Я хлебнул кваса из треснутого графина… Меня утомил рейс, вытянула жилы китобойная пушка. Весь день обслуживаешь ее, как идола какого-нибудь. А эти слипы для разделки китовых туш? Карабкаешься по тушам, шипы на подошвах… А что в душе? Кровь и стоны, и гибель гарпунера… Зачем я опять пошел на избиение зверя? Или мне не нравятся гарцующие в море киты? А что мне плохого сделали дельфины? Мы прямо с носа судна накалывали их на гарпуны, как поросят… А здесь - маяк! Никогда не был на маяках. Видел издали на скалах - белая башня под красной крышей. По-моему, видел и маяк Датта. Дня три назад, когда шли в Ванино. В море маяки предупреждали нас об опасности. Давали сигналы светом, сиреной или ударами колокола. Почему не переспать с бабой, что занимается всем этим? Вдруг родится какой-либо сюжет?…
Поехали на мотоцикле через мокрый, сырой, черный, негустой, пустой лес… Странный лес! Все видно, как будто и не дебри. Потом с высоты сопки, как в пропасти, открылась хмурая долина. По ней текла, вся в клочьях виснувшего над ней тумана, спокойная черная река Тумнин. Обогнали маленький поезд, он вышел до нас из порта Ванино. Шел по единственной горной ветке, забираясь вглубь Сихотэ-Алиня. Гриппа рассмешил меня, прокричав в треске мотоцикла, что этот поезд, «колхозник», висит на смете рыбацкой артели. Съедает весь ее улов в один конец. Когда же на ставниках опять наберут рыбу, через месяц-полтора, будет у «колхозника» обратная дорога в порт Ванино. Я оглядывался на поезд, как на потеху, знать не зная, что он - мой спасатель и друг: смотрел на два вагона, на тендер с углем и два тепловоза, толкавшие эти два вагона спереди и сзади. Поезд забирался за нами на крутой перевал, чтоб спуститься, как и мы, в поселок Усть-Орочи.

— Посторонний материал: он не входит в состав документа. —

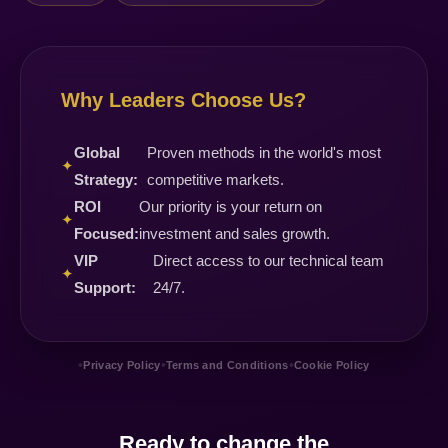
Why Leaders Choose Us?
Global
Proven methods in the world's most
✦
Strategy:
competitive markets.
ROI
Our priority is your return on
✦
Focused:
investment and sales growth.
VIP
Direct access to our technical team
✦
Support:
24/7.
•
•
•
Privacy Policy
Terms and Conditions
Cookie Policy
Ready to change the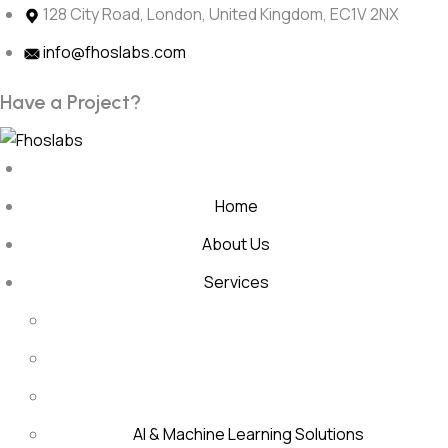
Skip
128 City Road, London, United Kingdom, EC1V 2NX
to
info@fhoslabs.com
content
H
a
v
e
a
P
r
o
j
e
c
t
?
Home
About Us
Services
AI & Machine Learning Solutions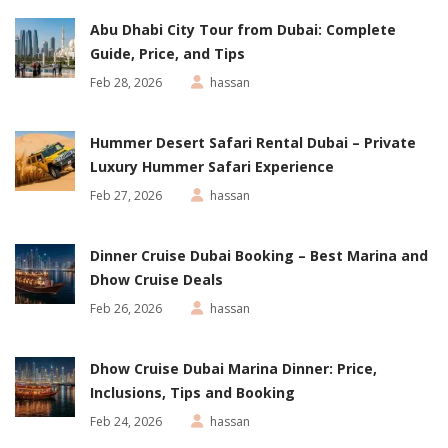
Abu Dhabi City Tour from Dubai: Complete
Guide, Price, and Tips
Feb 28, 2026
hassan
Hummer Desert Safari Rental Dubai – Private
Luxury Hummer Safari Experience
Feb 27, 2026
hassan
Dinner Cruise Dubai Booking – Best Marina and
Dhow Cruise Deals
Feb 26, 2026
hassan
Dhow Cruise Dubai Marina Dinner: Price,
Inclusions, Tips and Booking
Feb 24, 2026
hassan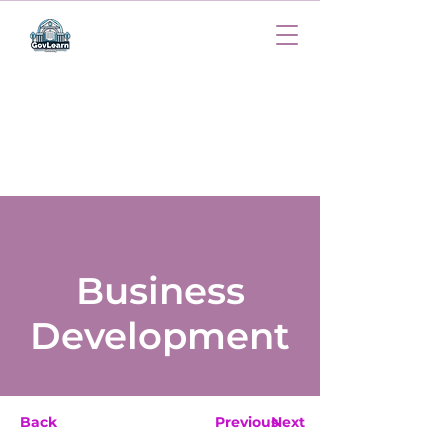
Business
Development
Back
Previous
Next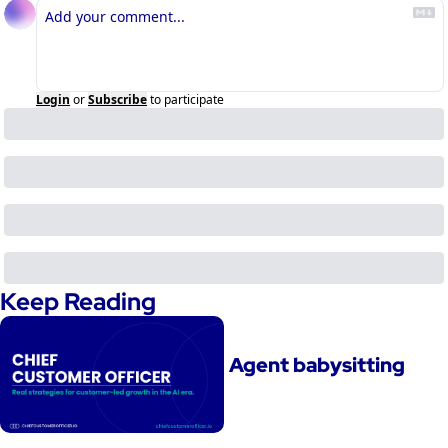
Login
or
Subscribe
to participate
Keep Reading
Agent babysitting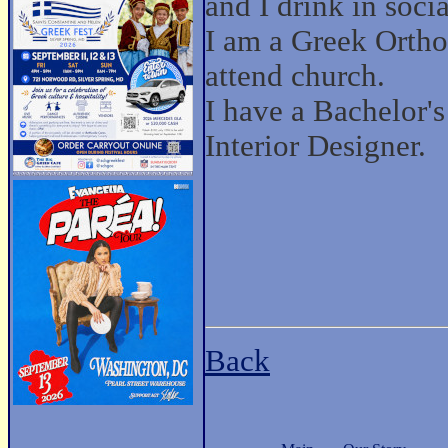
and I drink in socia
I am a Greek Ortho
attend church.
I have a Bachelor'
Interior Designer.
Back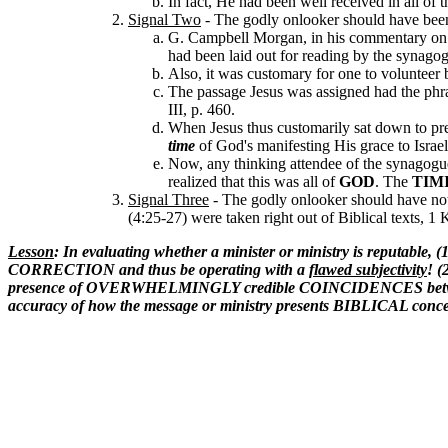
In fact, He had been well received in all o
Signal Two
-
The godly onlooker should have been
G. Campbell Morgan, in his commentary o
had been laid out for reading by the synagog
Also, it was customary for one to volunteer
The passage Jesus was assigned had the phr
III, p. 460.
When Jesus thus customarily sat down to preac
time
of God's manifesting His grace to Isra
Now, any thinking attendee of the synagogue
realized that this was all of
GOD
. The
TIM
Signal Three
-
The godly onlooker should have noti
(4:25-27) were taken right out of Biblical texts, 1
Lesson
: In evaluating whether a minister or ministry is reputa
CORRECTION and thus be operating with a
flawed subjectivity
! (
presence of OVERWHELMINGLY credible COINCIDENCES between Biblic
accuracy of how the message or ministry presents BIBLICAL conce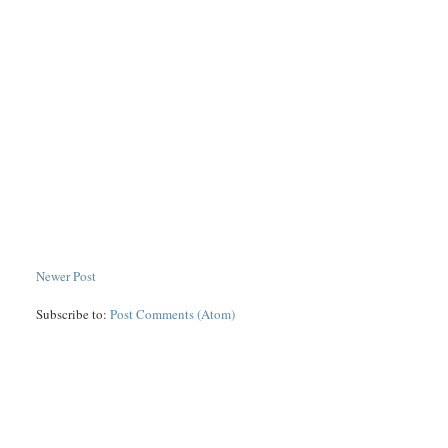
Newer Post
Subscribe to:
Post Comments (Atom)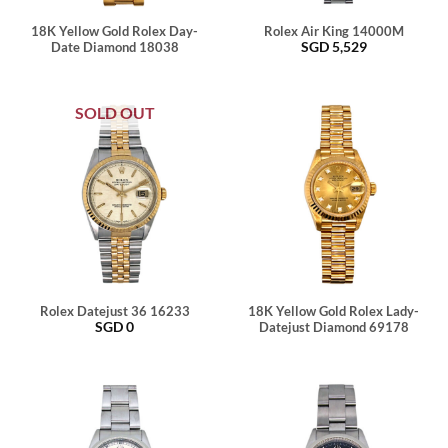
18K Yellow Gold Rolex Day-
Rolex Air King 14000M
SGD
5,529
Date Diamond 18038
SOLD OUT
Rolex Datejust 36 16233
18K Yellow Gold Rolex Lady-
SGD
0
Datejust Diamond 69178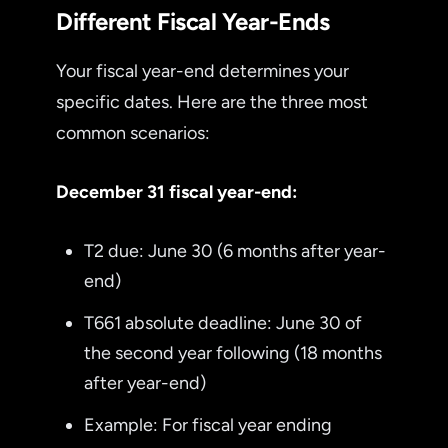
Different Fiscal Year-Ends
Your fiscal year-end determines your
specific dates. Here are the three most
common scenarios:
December 31 fiscal year-end:
T2 due: June 30 (6 months after year-
end)
T661 absolute deadline: June 30 of
the second year following (18 months
after year-end)
Example: For fiscal year ending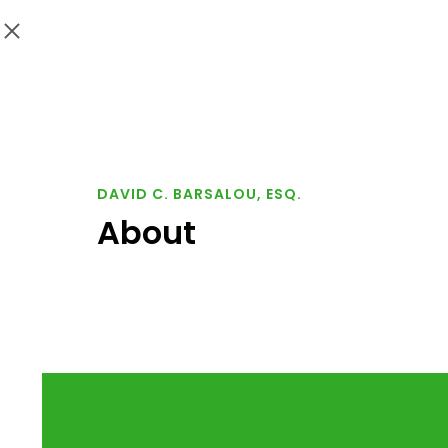
DAVID C. BARSALOU, ESQ.
About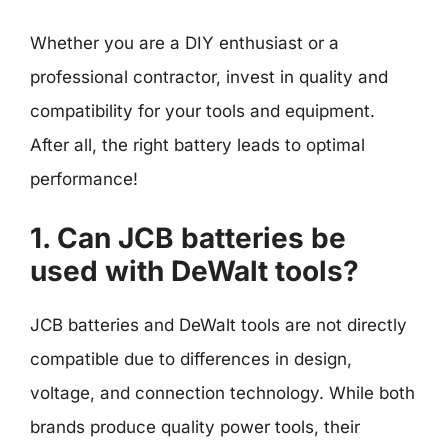
Whether you are a DIY enthusiast or a
professional contractor, invest in quality and
compatibility for your tools and equipment.
After all, the right battery leads to optimal
performance!
1. Can JCB batteries be
used with DeWalt tools?
JCB batteries and DeWalt tools are not directly
compatible due to differences in design,
voltage, and connection technology. While both
brands produce quality power tools, their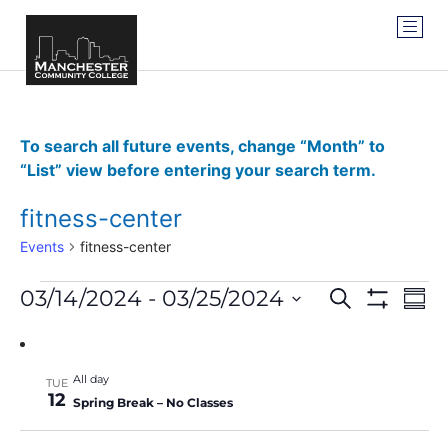
To search all future events, change “Month” to
“List” view before entering your search term.
fitness-center
Events
fitness-center
Events
Ev
03/14/2024
 - 
03/25/2024
SEARCH
SUM
Show Filter
Vi
Select
Search
date.
Na
and
All day
TUE
12
Views
Spring Break – No Classes
Navigat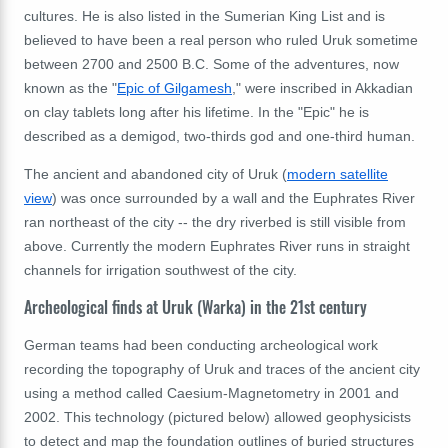
cultures. He is also listed in the Sumerian King List and is
believed to have been a real person who ruled Uruk sometime
between 2700 and 2500 B.C. Some of the adventures, now
known as the "
Epic of Gilgamesh
," were inscribed in
Akkadian
on
clay tablets long after his lifetime. In the "Epic" he is
described as a demigod, two-thirds god and one-third human.
The ancient and abandoned city of Uruk (
modern satellite
view
) was once surrounded by a wall and the Euphrates River
ran northeast of the city -- the dry riverbed is still visible from
above. Currently the modern Euphrates River runs in straight
channels for irrigation southwest of the city.
Archeological finds at Uruk (Warka) in the 21st century
German teams had been conducting archeological work
recording the topography of Uruk and traces of the ancient city
using a method called Caesium-Magnetometry in 2001 and
2002. This technology (pictured below) allowed geophysicists
to detect and map the foundation outlines of buried structures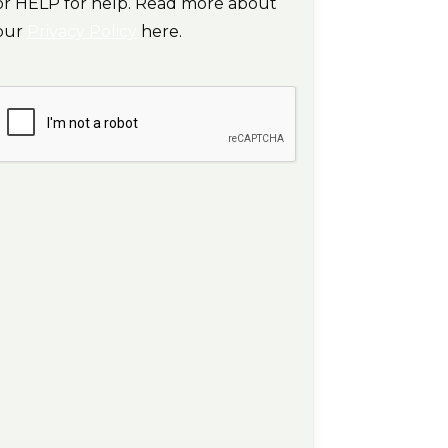
or HELP for help. Read more about
our
Privacy Policy
here.
CAPTCHA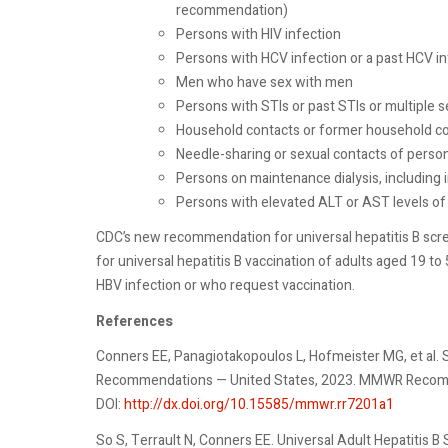
recommendation)
Persons with HIV infection
Persons with HCV infection or a past HCV 
Men who have sex with men
Persons with STIs or past STIs or multiple
Household contacts or former household co
Needle-sharing or sexual contacts of perso
Persons on maintenance dialysis, including 
Persons with elevated ALT or AST levels of
CDC’s new recommendation for universal hepatitis B s
for universal hepatitis B vaccination of adults aged 19 to 
HBV infection or who request vaccination.
References
Conners EE, Panagiotakopoulos L, Hofmeister MG, et al. S
Recommendations — United States, 2023. MMWR Recomm
DOI:
http://dx.doi.org/10.15585/mmwr.rr7201a1
So S, Terrault N, Conners EE. Universal Adult Hepatitis 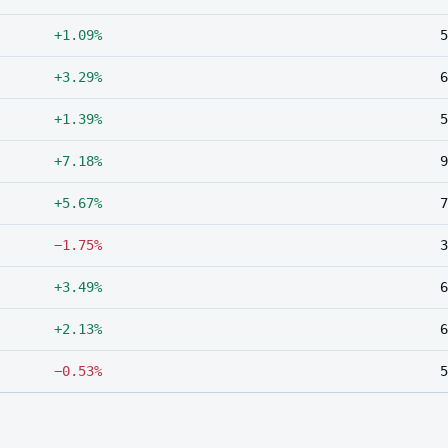
+1.09%
5
+3.29%
6
+1.39%
5
+7.18%
9
+5.67%
7
−1.75%
3
+3.49%
6
+2.13%
6
−0.53%
5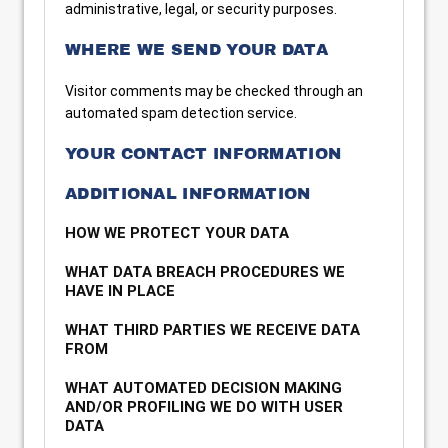
administrative, legal, or security purposes.
WHERE WE SEND YOUR DATA
Visitor comments may be checked through an
automated spam detection service.
YOUR CONTACT INFORMATION
ADDITIONAL INFORMATION
HOW WE PROTECT YOUR DATA
WHAT DATA BREACH PROCEDURES WE
HAVE IN PLACE
WHAT THIRD PARTIES WE RECEIVE DATA
FROM
WHAT AUTOMATED DECISION MAKING
AND/OR PROFILING WE DO WITH USER
DATA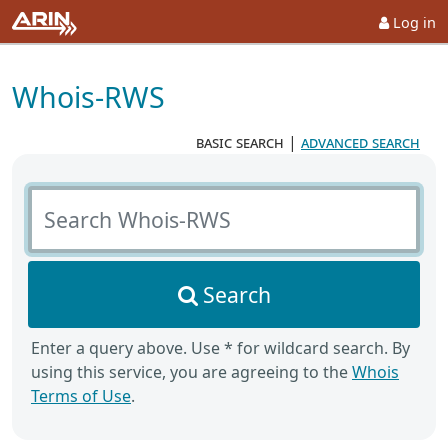
Log in
Whois-RWS
basic search
|
advanced search
Search Whois-RWS
Search
Enter a query above. Use * for wildcard search. By
using this service, you are agreeing to the
Whois
Terms of Use
.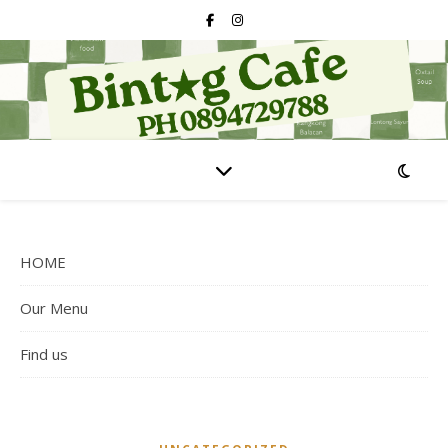
HOME
Our Menu
Find us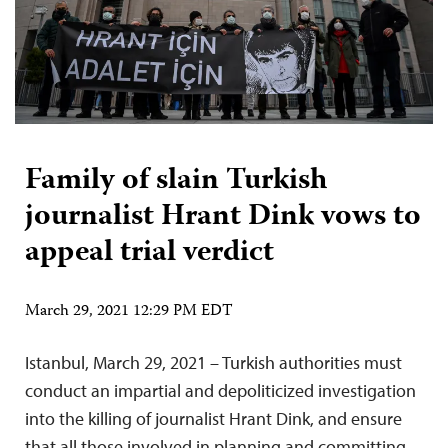
Family of slain Turkish
journalist Hrant Dink vows to
appeal trial verdict
March 29, 2021 12:29 PM EDT
Istanbul, March 29, 2021 – Turkish authorities must
conduct an impartial and depoliticized investigation
into the killing of journalist Hrant Dink, and ensure
that all those involved in planning and committing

Поселок ютился у подножия живого вулкана, и как только оказался с ним рядом, стало непривычно видеть, как у самого лица, необъятную стену грандиозной сопки, дышавшей жаром и сыпавшей пеплом. Уже знал по Камчатке эту въедливую, проникавшую всюду, салатовую вулканическую пыль. Солнце начинало снижение, закрываясь кромкой хребта; темнело чуть ли не с полудня. К ночи эта гора нависала своей тайной жизнью, тая угрозу извержения. Вечно там, наверху, что-то горело от проливающейся лавы, трещал от камнепада лес. Река Тумнин, которую я видел с высоты, текла в поселке. Оказавшись и с Тумниным, я понял, что черным он кажется не от освещения. На женщинах, сновавших голонож, не боясь укусов мошки, в их фигурах и косящих глазах, лежал отпечаток местности, как бы объяснявшийся и тайной Тумнина. Я так и не сумею разгадать его формулу Н2О, поскольку Хута, являясь притоком Тумнина, была светлая, как хрусталь. А до ледника, аккумулятора всех рек Сихотэ-Алиня, я не успел добраться. Видел только его мертвящее сияние, когда шел сюда через лес. Мне было тогда уже не до загадок Тумнина.